(DATA LISTING Opens)

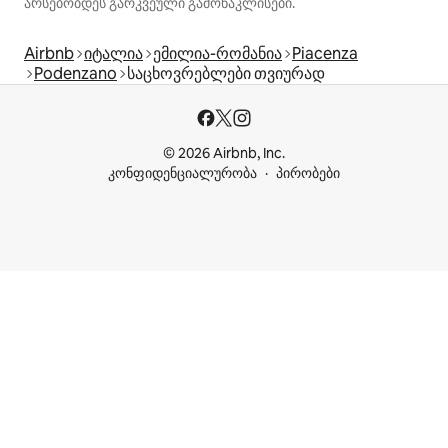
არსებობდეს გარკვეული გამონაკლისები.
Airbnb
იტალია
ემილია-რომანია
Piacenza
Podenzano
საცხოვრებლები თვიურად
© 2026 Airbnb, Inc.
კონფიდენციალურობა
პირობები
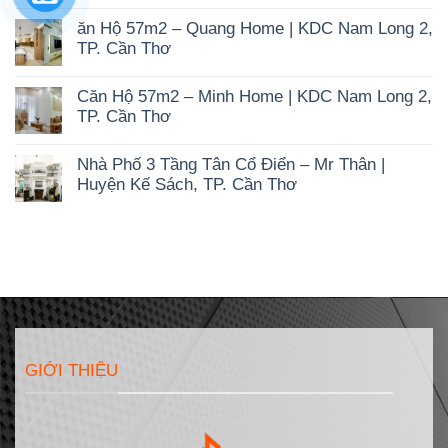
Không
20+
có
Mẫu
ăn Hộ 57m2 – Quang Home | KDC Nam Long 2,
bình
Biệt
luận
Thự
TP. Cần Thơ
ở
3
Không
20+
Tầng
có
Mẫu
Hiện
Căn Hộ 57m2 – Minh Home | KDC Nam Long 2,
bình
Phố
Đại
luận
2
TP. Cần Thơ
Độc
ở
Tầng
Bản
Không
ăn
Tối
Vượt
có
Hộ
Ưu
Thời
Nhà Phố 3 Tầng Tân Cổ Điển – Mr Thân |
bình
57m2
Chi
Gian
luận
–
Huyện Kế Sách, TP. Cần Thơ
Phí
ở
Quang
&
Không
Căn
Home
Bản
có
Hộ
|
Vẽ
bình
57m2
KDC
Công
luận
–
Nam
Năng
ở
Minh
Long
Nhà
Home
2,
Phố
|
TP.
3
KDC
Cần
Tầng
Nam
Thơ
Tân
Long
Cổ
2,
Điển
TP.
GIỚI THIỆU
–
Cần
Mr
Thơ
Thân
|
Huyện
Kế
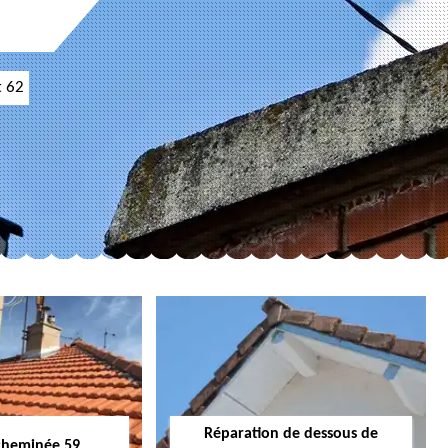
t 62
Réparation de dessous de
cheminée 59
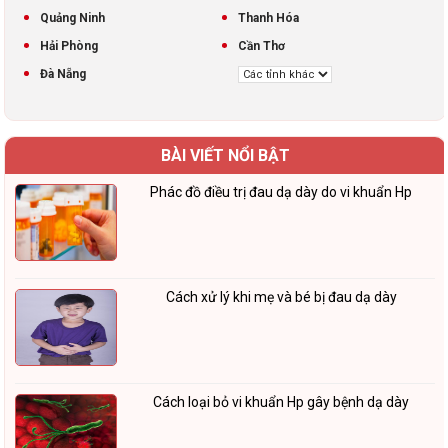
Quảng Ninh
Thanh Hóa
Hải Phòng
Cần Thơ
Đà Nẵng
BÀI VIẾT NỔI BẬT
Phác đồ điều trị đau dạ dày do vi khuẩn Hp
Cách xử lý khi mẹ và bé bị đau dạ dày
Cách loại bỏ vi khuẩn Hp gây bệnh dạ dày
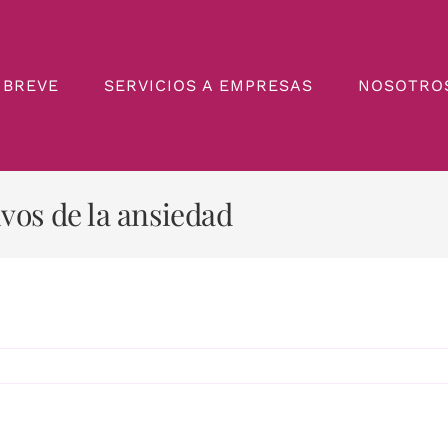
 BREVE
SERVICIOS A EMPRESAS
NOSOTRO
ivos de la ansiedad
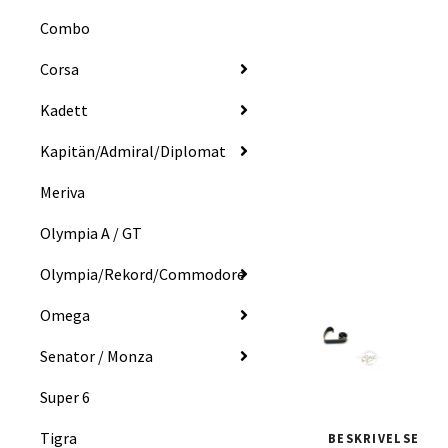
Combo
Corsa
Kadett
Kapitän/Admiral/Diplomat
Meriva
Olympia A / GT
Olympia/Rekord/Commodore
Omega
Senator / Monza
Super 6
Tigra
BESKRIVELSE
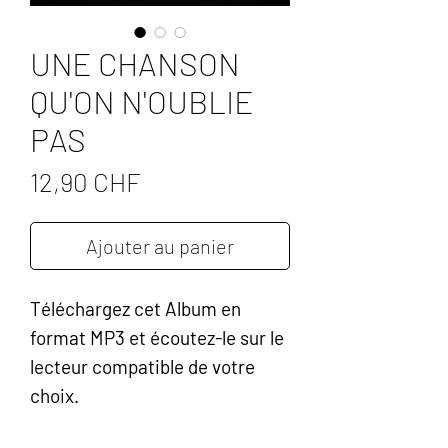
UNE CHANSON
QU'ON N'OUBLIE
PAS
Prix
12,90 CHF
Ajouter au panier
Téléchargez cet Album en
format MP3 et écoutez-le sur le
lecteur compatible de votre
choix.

(DATA LISTING Closes)

## EXERCISE BRIEF
Locate each line in the records that contains the string "Thân" and copy it out in full.

## ANSWER SPACE
Nhà Phố 3 Tầng Tân Cổ Điển – Mr Thân |
Thân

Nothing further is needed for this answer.